### Enunciado da tarefa
Copie sem nenhuma alteração o trecho do texto sobre a festa da Virgem do Livramento, começando nas palavras que contêm "Pelas janelas, calçadas" e parando logo após "amor e carinho.".

### Texto para leitura
Imponentíssima, a missa solene que decorreu em meio de enorme assistência e ao espocar de foguetes e salvas, enquanto, no alto, o sino entoava gorjeios festivos, como se uma multidão de canários viesse ali pousar.
Durante o dia, o mesmo formigar constante, o mesmo vai e vem continuo, agora mais numeroso e que lhe emprestava também um tom mais de festa, em vista das duas bandas de música que frequentemente transitavam pela praça engalanada.
À tarde desfilou a procissão acompanhada por um número incalculável de devotos.
Pelas janelas, calçadas e até pelo meio da praça viam-se piedosas mulheres, de lençol a cabeça; homens rústicos, com enormes chapéus de couro e de palha grosseira debaixo do braço, ajoelhados, contritos, à passagem do andor da Virgem do Livramento, que, com aquele doce e maternal sorriso que tão bem (mutilado), abençoava aqueles romeiros súplices, numa explosão de amor e carinho.

### Registros fornecidos
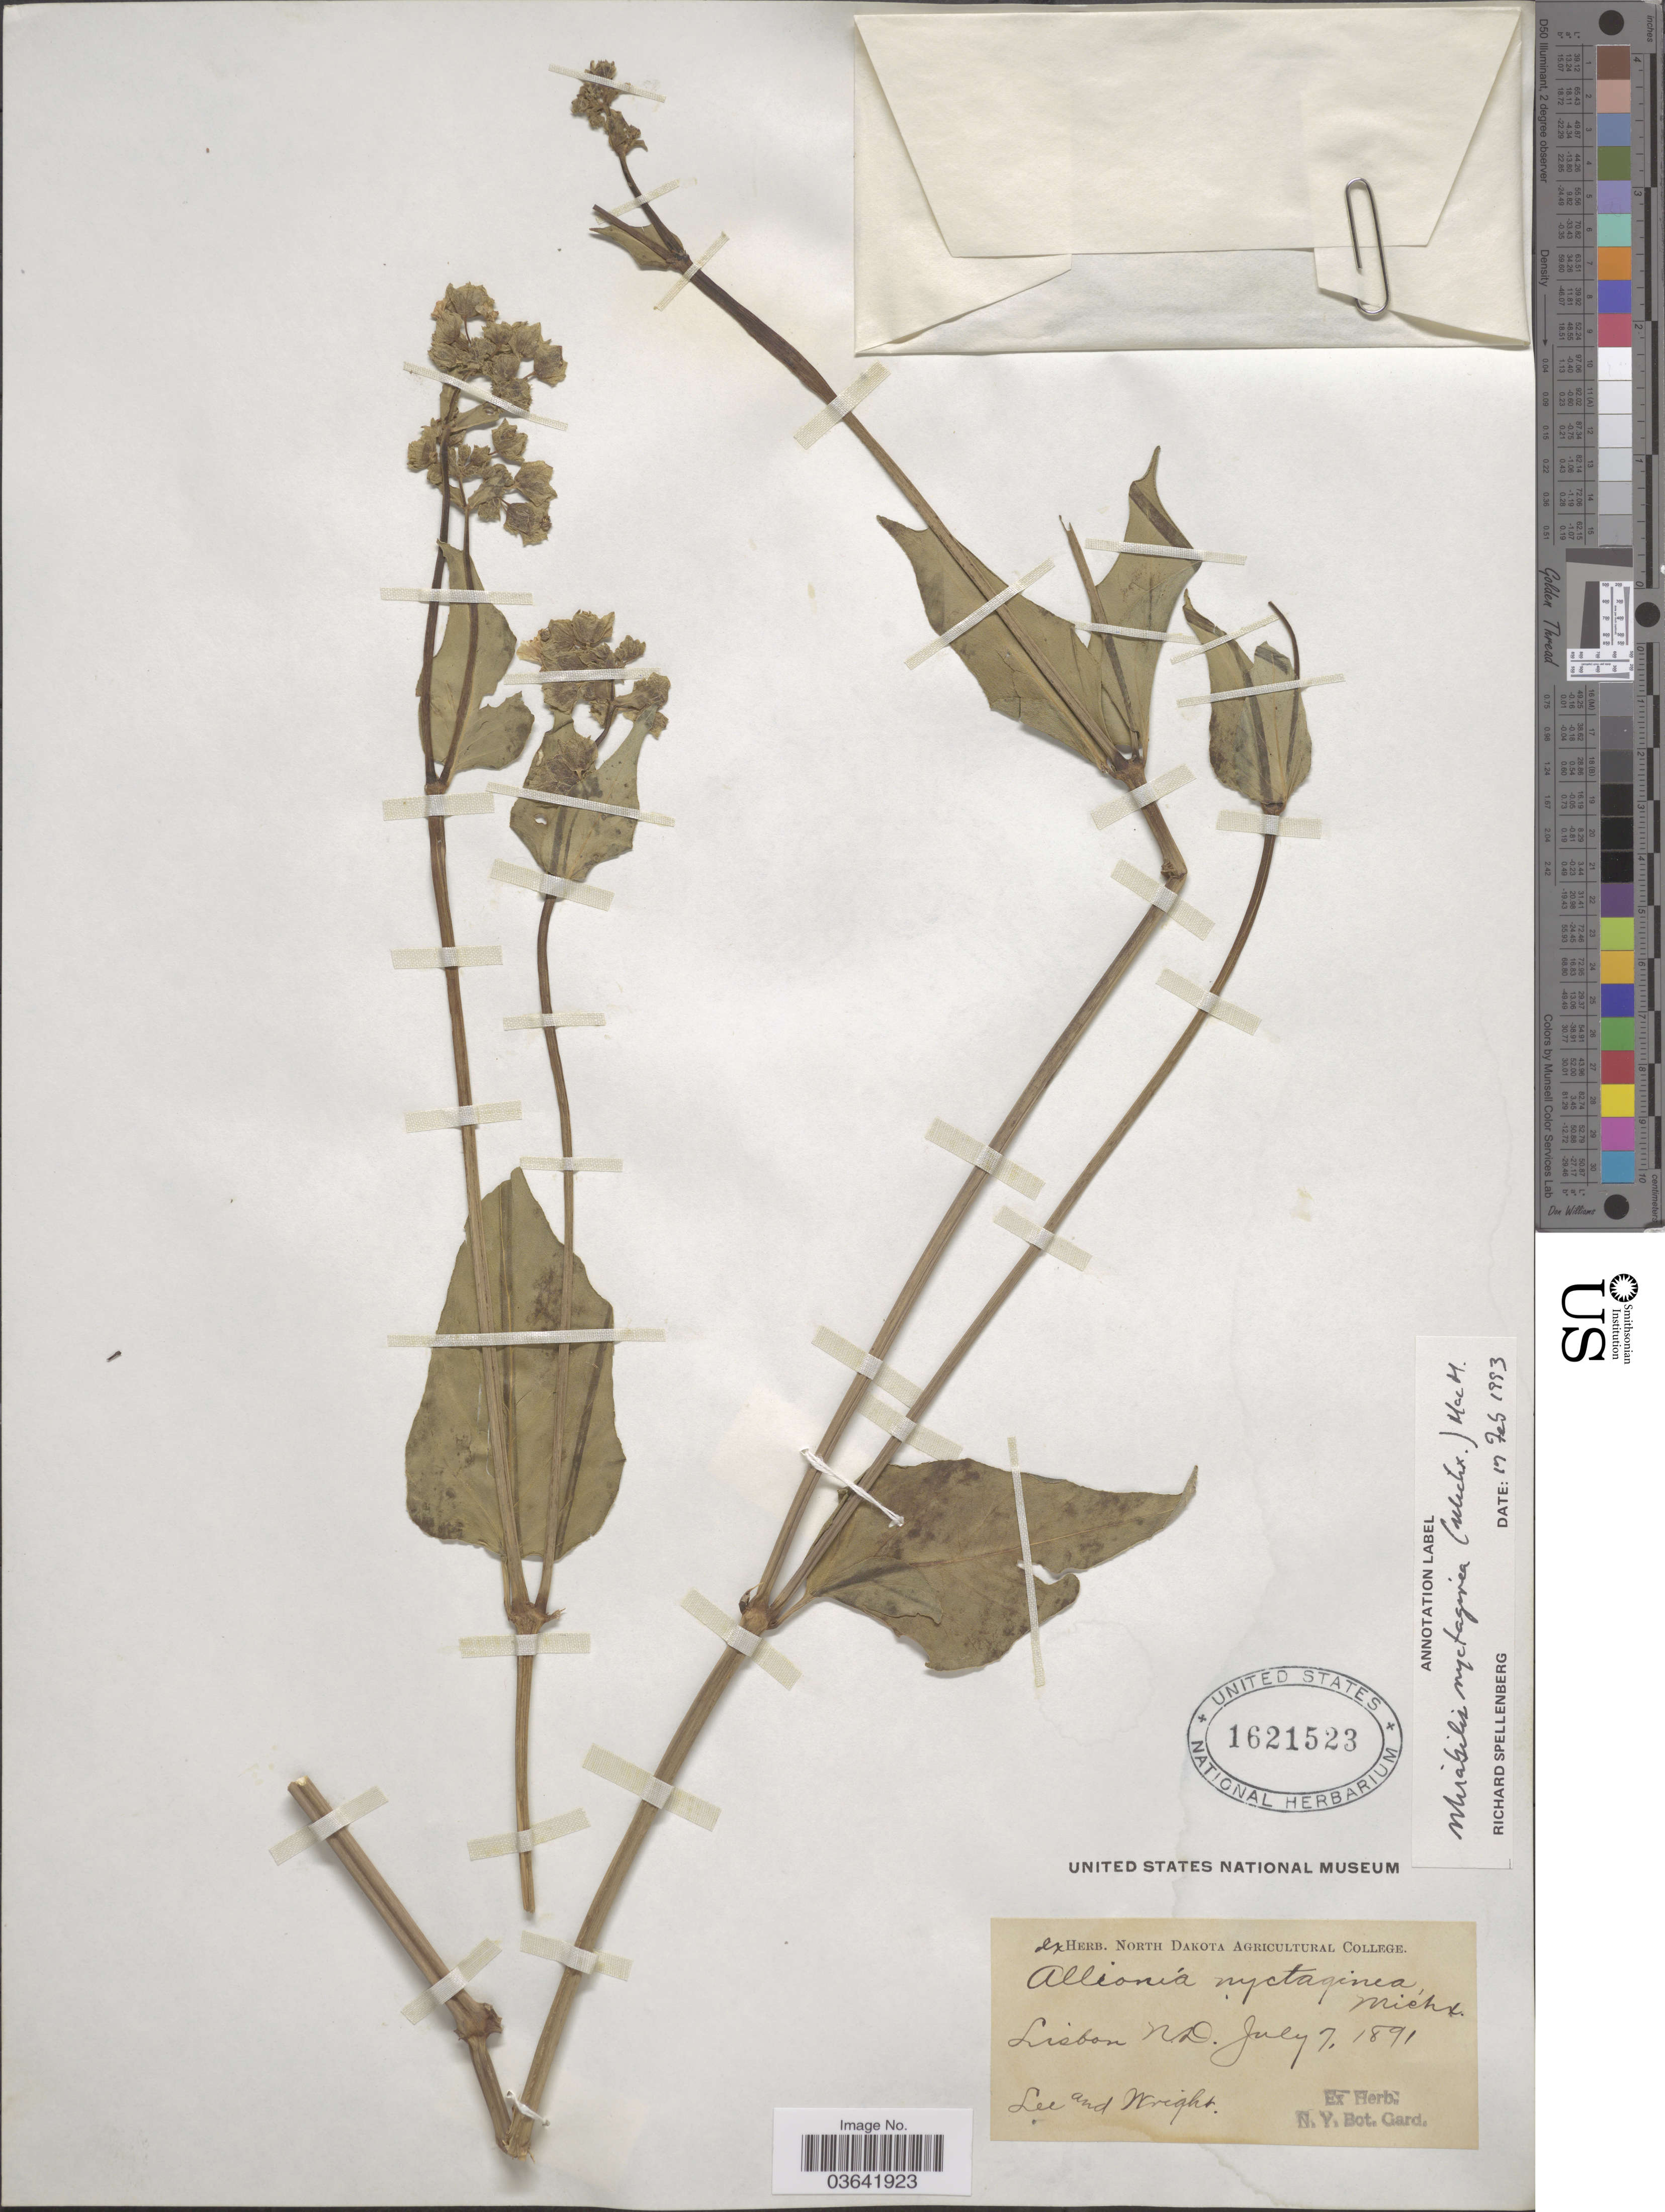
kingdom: Plantae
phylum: Tracheophyta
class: Magnoliopsida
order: Caryophyllales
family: Nyctaginaceae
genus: Mirabilis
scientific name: Mirabilis nyctaginea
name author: (Michx.) MacMill.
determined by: Spellenberg, R.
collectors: -. Lee & Wright, --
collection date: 1891-07-07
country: United States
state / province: North Dakota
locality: Lisbon.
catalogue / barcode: US 1621523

### Resposta à tarefa
Pelas janelas, calçadas e até pelo meio da praça viam-se piedosas mulheres, de lençol a cabeça; homens rústicos, com enormes chapéus de couro e de palha grosseira debaixo do braço, ajoelhados, contritos, à passagem do andor da Virgem do Livramento, que, com aquele doce e maternal sorriso que tão bem (mutilado), abençoava aqueles romeiros súplices, numa explosão de amor e carinho.